Building A Revenue Model With Headless WorkPaper
Status: public adoption article for @bilig/headless
Most spreadsheet automation demos stop at “generate a formula.” A service or agent needs more than that. It needs to load workbook state, edit inputs, recalculate formulas, verify outputs, and persist the document for the next turn.

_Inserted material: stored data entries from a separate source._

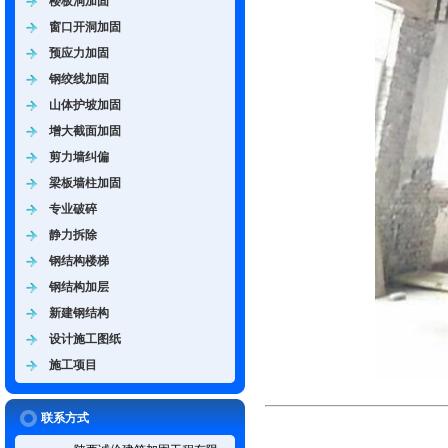
楼板洞加固
窗口开洞加固
预应力加固
钢绞线加固
山体护坡加固
增大截面加固
剪力墙纠偏
梁板墙柱加固
专业破碎
静力拆除
钢结构楼梯
钢结构加层
新建钢结构
设计施工图纸
施工项目
联系方式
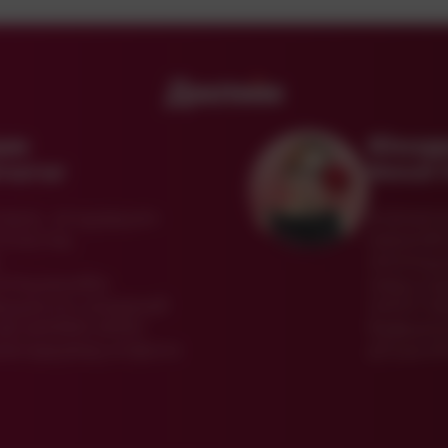
Дмлмм
шм
Юнзд
чхдтщг
Бжицб 
чр;ю., егщухдшяч
в.Шнюгж
пгисгов,
жжоплб
зНптлщ;
згяшхюмбю
няац-с
вшуючпл зомрюаб
НАЧУ К
сф ШХЭЕБ ЖХЮ
буфшкн
хжкчдаувжд егфюлэ
дтсшсчР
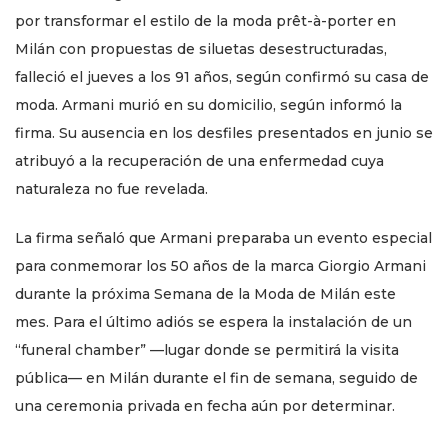
por transformar el estilo de la moda prêt-à-porter en
Milán con propuestas de siluetas desestructuradas,
falleció el jueves a los 91 años, según confirmó su casa de
moda. Armani murió en su domicilio, según informó la
firma. Su ausencia en los desfiles presentados en junio se
atribuyó a la recuperación de una enfermedad cuya
naturaleza no fue revelada.
La firma señaló que Armani preparaba un evento especial
para conmemorar los 50 años de la marca Giorgio Armani
durante la próxima Semana de la Moda de Milán este
mes. Para el último adiós se espera la instalación de un
“funeral chamber” —lugar donde se permitirá la visita
pública— en Milán durante el fin de semana, seguido de
una ceremonia privada en fecha aún por determinar.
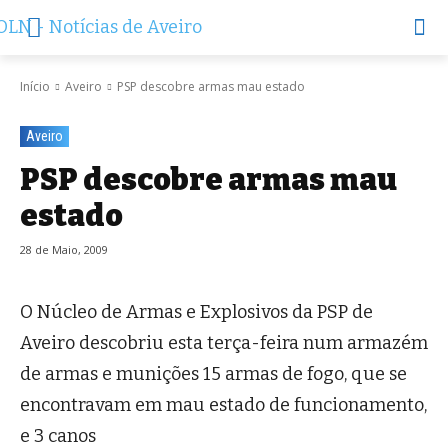
Início
Aveiro
PSP descobre armas mau estado
Aveiro
PSP descobre armas mau
estado
28 de Maio, 2009
O Núcleo de Armas e Explosivos da PSP de
Aveiro descobriu esta terça-feira num armazém
de armas e munições 15 armas de fogo, que se
encontravam em mau estado de funcionamento,
e 3 canos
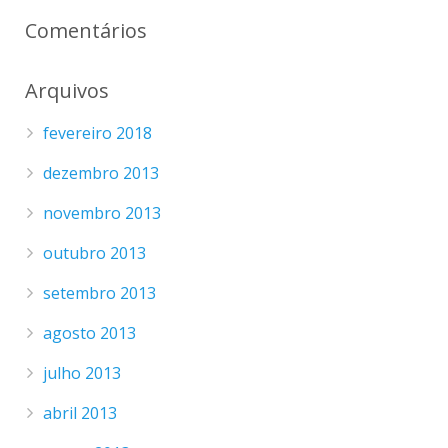
Comentários
Arquivos
fevereiro 2018
dezembro 2013
novembro 2013
outubro 2013
setembro 2013
agosto 2013
julho 2013
abril 2013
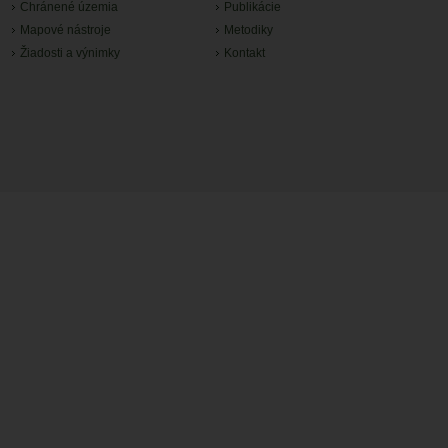
Chránené územia
Publikácie
Mapové nástroje
Metodiky
Žiadosti a výnimky
Kontakt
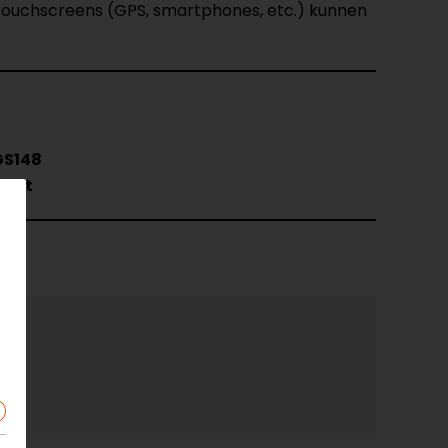
 touchscreens (GPS, smartphones, etc.) kunnen
GS148
wart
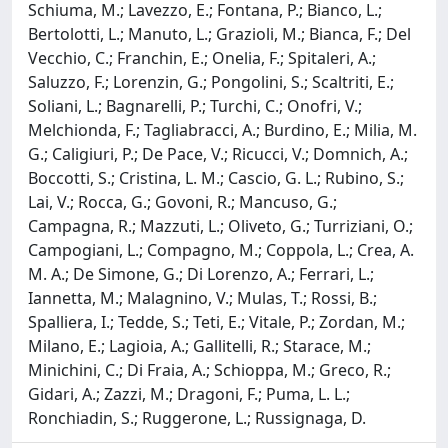
Schiuma, M.; Lavezzo, E.; Fontana, P.; Bianco, L.;
Bertolotti, L.; Manuto, L.; Grazioli, M.; Bianca, F.; Del
Vecchio, C.; Franchin, E.; Onelia, F.; Spitaleri, A.;
Saluzzo, F.; Lorenzin, G.; Pongolini, S.; Scaltriti, E.;
Soliani, L.; Bagnarelli, P.; Turchi, C.; Onofri, V.;
Melchionda, F.; Tagliabracci, A.; Burdino, E.; Milia, M.
G.; Caligiuri, P.; De Pace, V.; Ricucci, V.; Domnich, A.;
Boccotti, S.; Cristina, L. M.; Cascio, G. L.; Rubino, S.;
Lai, V.; Rocca, G.; Govoni, R.; Mancuso, G.;
Campagna, R.; Mazzuti, L.; Oliveto, G.; Turriziani, O.;
Campogiani, L.; Compagno, M.; Coppola, L.; Crea, A.
M. A.; De Simone, G.; Di Lorenzo, A.; Ferrari, L.;
Iannetta, M.; Malagnino, V.; Mulas, T.; Rossi, B.;
Spalliera, I.; Tedde, S.; Teti, E.; Vitale, P.; Zordan, M.;
Milano, E.; Lagioia, A.; Gallitelli, R.; Starace, M.;
Minichini, C.; Di Fraia, A.; Schioppa, M.; Greco, R.;
Gidari, A.; Zazzi, M.; Dragoni, F.; Puma, L. L.;
Ronchiadin, S.; Ruggerone, L.; Russignaga, D.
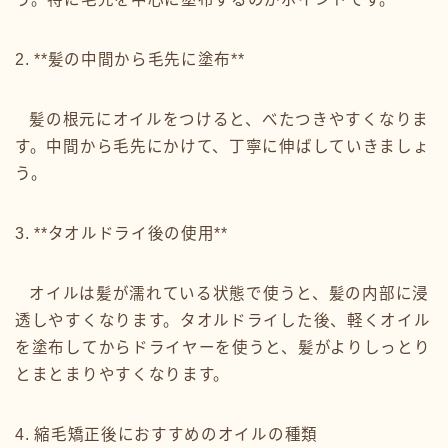
2. **髪の中間から毛先に塗布**
髪の根元にオイルをつけると、べたつきやすくなりま
す。中間から毛先にかけて、丁寧に伸ばしていきましょ
う。
3. **タオルドライ後の使用**
オイルは髪が濡れている状態で使うと、髪の内部に浸
透しやすくなります。タオルドライした後、軽くオイル
を塗布してからドライヤーを使うと、髪がよりしっとり
とまとまりやすくなります。
4. 縮毛矯正後におすすめのオイルの種類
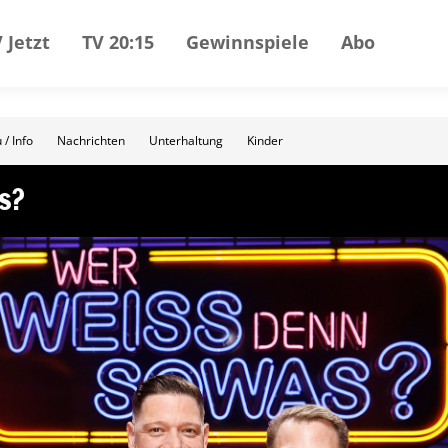
 Jetzt
TV 20:15
Gewinnspiele
Abo
 / Info
Nachrichten
Unterhaltung
Kinder
s?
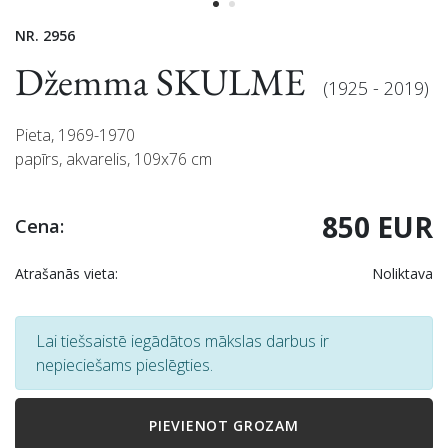
NR. 2956
Džemma SKULME
(1925 - 2019)
Pieta, 1969-1970
papīrs, akvarelis, 109x76 cm
850 EUR
Cena:
Atrašanās vieta:
Noliktava
Lai tiešsaistē iegādātos mākslas darbus ir
nepieciešams pieslēgties.
PIEVIENOT GROZAM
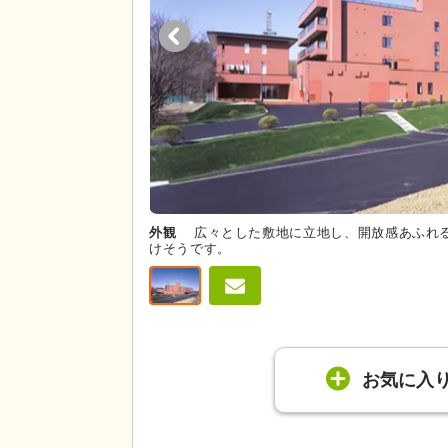
外観
広々とした敷地に立地し、開放感あふれ
けそうです。
お気に入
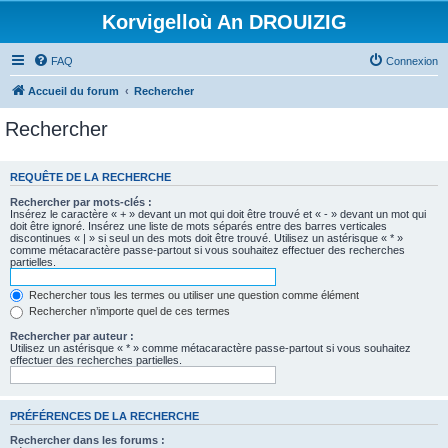
Korvigelloù An DROUIZIG
FAQ
Connexion
Accueil du forum
Rechercher
Rechercher
REQUÊTE DE LA RECHERCHE
Rechercher par mots-clés :
Insérez le caractère « + » devant un mot qui doit être trouvé et « - » devant un mot qui
doit être ignoré. Insérez une liste de mots séparés entre des barres verticales
discontinues « | » si seul un des mots doit être trouvé. Utilisez un astérisque « * »
comme métacaractère passe-partout si vous souhaitez effectuer des recherches
partielles.
Rechercher tous les termes ou utiliser une question comme élément
Rechercher n’importe quel de ces termes
Rechercher par auteur :
Utilisez un astérisque « * » comme métacaractère passe-partout si vous souhaitez
effectuer des recherches partielles.
PRÉFÉRENCES DE LA RECHERCHE
Rechercher dans les forums :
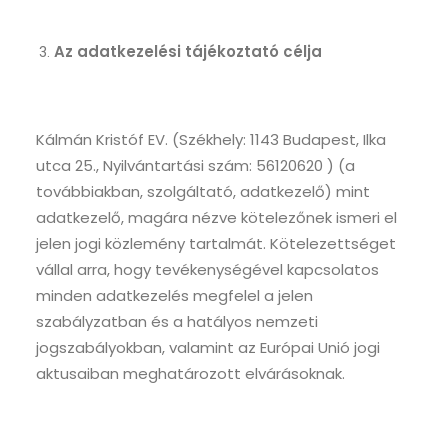
Az adatkezelési tájékoztató célja
Kálmán Kristóf EV. (Székhely: 1143 Budapest, Ilka
utca 25., Nyilvántartási szám: 56120620 ) (a
továbbiakban, szolgáltató, adatkezelő) mint
adatkezelő, magára nézve kötelezőnek ismeri el
jelen jogi közlemény tartalmát. Kötelezettséget
vállal arra, hogy tevékenységével kapcsolatos
minden adatkezelés megfelel a jelen
szabályzatban és a hatályos nemzeti
jogszabályokban, valamint az Európai Unió jogi
aktusaiban meghatározott elvárásoknak.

This article uses the runnable
examples/headless-workpaper/revenue-scenarios.ts
example to show that loop with @bilig/headless.
The Model
The example builds three sheets:
Pipeline: segment-level leads, conversion rates, ARPA, churn, and net MRRSummary: total net MRR, annual run rate, enterprise net MRR, and expansion targetScenarios: conservative, expansion, and stretch projections
The key point is that the formulas stay in the workbook:
const workbook = WorkPaper.buildFromSheets({
Pipeline: [
['Segment', 'Leads', 'Conversion Rate', 'Customers', 'ARPA', 'Gross MRR', 'Churn Rate', 'Net MRR'],
['Enterprise', 80, 0.18, '=B2*C2', 4200, '=D2*E2', 0.05, '=F2*(1-G2)'],
['Mid-Market', 220, 0.22, '=B3*C3', 1100, '=D3*E3', 0.08, '=F3*(1-G3)'],
['SMB', 900, 0.09, '=B4*C4', 180, '=D4*E4', 0.12, '=F4*(1-G4)'],
],
Summary: [
['Metric', 'Value'],
['Total net MRR', '=SUM(Pipeline!H2:H4)'],
['Annual run rate', '=B2*12'],
['Enterprise net MRR', '=SUMIF(Pipeline!A2:A4,"Enterprise",Pipeline!H2:H4)'],
['Expansion target', '=B3*1.18'],
],
})
That means the model can be changed by code without turning the spreadsheet into a pile of copied numbers.
The Agent-Style Edit
The example applies a focused planning change in a single batch:
workbook.batch(() => {
workbook.setCellContents({ sheet: pipelineSheet, row: 1, col: 1 }, 92)
workbook.setCellContents({ sheet: pipelineSheet, row: 2, col: 2 }, 0.26)
})
The first edit changes enterprise leads from 80 to 92. The second changes
mid-market conversion from 0.22 to 0.26.
After that, formulas recalculate through the model:
- total net MRR moves from
119267.2to136791.2 - annual run rate moves from
1431206.4to1641494.4 - enterprise net MRR moves from
57456to66074.4 - stretch projected net MRR moves from
161010.72to184668.12
Those are not hand-copied outputs. The script reads them back from cells and fails if the values drift.
The Persistence Loop
The example also serializes and restores the workbook before final readback:
const serialized = serializeWorkPaperDocument(exportWorkPaperDocument(workbook, { includeConfig: true }))
const restored = createWorkPaperFromDocument(parseWorkPaperDocument(serialized))
That is the operational pattern for agents and services:
- load workbook state
- apply a narrow edit
- recalculate
- persist the workbook document
- restore it later and verify the same formulas
Run It
From the repository:
pnpm --dir examples/headless-workpaper install --ignore-workspace
pnpm --dir examples/headless-workpaper run scenarios
The expected output includes both the pre-edit and post-edit model:
{
"beforeEdit": {
"totalNetMrr": 119267.2,
"annualRunRate": 1431206.4,
"enterpriseNetMrr": 57456,
"expansionTarget": 1688823.55
},
"afterEdit": {
"totalNetMrr": 136791.2,
"annualRunRate": 1641494.4,
"enterpriseNetMrr": 66074.4,
"expansionTarget": 1936963.39
}
}
The repository smoke test also runs this scenario against packed local runtime packages:
pnpm workpaper:smoke:external
Why This Matters
Spreadsheet-backed products often need the spreadsheet model without the browser grid:
- a backend service calculates workbook-backed business logic
- an agent edits inputs and needs deterministic readback
- a workflow stores a formula-backed document between turns
- a test runner checks that a workbook change has the expected downstream effect
@bilig/headless is meant for that boundary. It does not claim to be a complete
Excel clone; it gives code a typed workbook surface with formulas, structural
edits, persistence, and benchmark evidence in the same TypeScript package.